Stripping soil bare is unnecessary and harmful. All you will do is dry out your topsoil from too much sun or allow it to be washed away by plenty rain, kill thousands of organisms which exist in that top layer and off the grasses and plants, and lead to an obvious need for chemicals to jump start crops. Everything that looks like ‘bush’ has some value that can be reused for mulching. Don’t burn the bush you do cut or watch your future topsoil go up in smoke.

See your garden in three dimensions from the ground up. Something like tumeric or yam is growing in the ground, something like peas can be trailed higher. Banana trees then fill the space under larger trees, like tamarind or flamboyant, which are known as nitrogen fixers. The idea is to create continuous yields, at different times and with different returns, including for the insects, animals, plants, water, air and land around you. At one point yam, at another point bananas, then, perhaps timber.

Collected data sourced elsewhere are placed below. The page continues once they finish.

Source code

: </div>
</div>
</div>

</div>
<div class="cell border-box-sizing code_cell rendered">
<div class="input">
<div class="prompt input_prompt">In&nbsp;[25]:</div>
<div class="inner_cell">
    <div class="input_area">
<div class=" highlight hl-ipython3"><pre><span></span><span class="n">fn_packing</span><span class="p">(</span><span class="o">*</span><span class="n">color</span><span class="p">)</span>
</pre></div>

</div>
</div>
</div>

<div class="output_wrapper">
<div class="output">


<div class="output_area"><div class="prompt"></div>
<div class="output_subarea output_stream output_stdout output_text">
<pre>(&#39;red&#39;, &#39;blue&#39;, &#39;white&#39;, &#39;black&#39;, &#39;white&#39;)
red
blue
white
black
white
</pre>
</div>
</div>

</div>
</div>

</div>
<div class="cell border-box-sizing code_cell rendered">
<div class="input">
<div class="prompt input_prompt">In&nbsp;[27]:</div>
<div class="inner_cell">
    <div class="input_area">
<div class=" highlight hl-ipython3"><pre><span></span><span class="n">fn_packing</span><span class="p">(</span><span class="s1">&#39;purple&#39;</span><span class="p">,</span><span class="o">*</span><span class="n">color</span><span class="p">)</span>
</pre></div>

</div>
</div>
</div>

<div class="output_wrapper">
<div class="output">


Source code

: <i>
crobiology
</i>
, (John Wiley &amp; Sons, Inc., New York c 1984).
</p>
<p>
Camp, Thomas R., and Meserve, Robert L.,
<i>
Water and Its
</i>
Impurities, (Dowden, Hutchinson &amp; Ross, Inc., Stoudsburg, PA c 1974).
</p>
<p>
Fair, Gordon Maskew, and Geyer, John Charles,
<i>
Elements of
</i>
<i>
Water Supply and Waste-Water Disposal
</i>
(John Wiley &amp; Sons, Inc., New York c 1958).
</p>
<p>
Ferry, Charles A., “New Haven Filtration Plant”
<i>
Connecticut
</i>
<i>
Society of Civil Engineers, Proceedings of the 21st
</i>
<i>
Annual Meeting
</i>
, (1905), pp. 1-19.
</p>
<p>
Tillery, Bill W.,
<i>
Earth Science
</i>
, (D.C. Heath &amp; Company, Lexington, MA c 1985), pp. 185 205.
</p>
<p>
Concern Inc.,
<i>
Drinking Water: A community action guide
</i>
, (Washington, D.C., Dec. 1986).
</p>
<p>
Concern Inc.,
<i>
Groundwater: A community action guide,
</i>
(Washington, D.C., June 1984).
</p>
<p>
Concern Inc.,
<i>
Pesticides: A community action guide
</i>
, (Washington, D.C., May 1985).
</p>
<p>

Save water and slow the flow of water across the land so that it can be absorbed into the ground along the way, rather than washing everything away with it. Whole hillsides are currently planted without any ‘swales’ or little indents and dams, and channels to direct water across rather than straight down slopes. All land naturally has points for water storage, ringed by some trees to hold up the soil. The natural course of water is to meander along uneven topography and to be in a symbiotic relationship with tree roots which promote absorption. We should observe if our agricultural methods reflect just this.

These lessons seem so obvious because, I guess, they were the old people’s way or the old forests’ way, before plantation-economy monocropping and modern, chemical-based agribusiness.

Watch Erle’s TEDx Talk. Grow food that doesn’t require cutting down forests. Instead choose farming invested in creating whole forests with sources of food.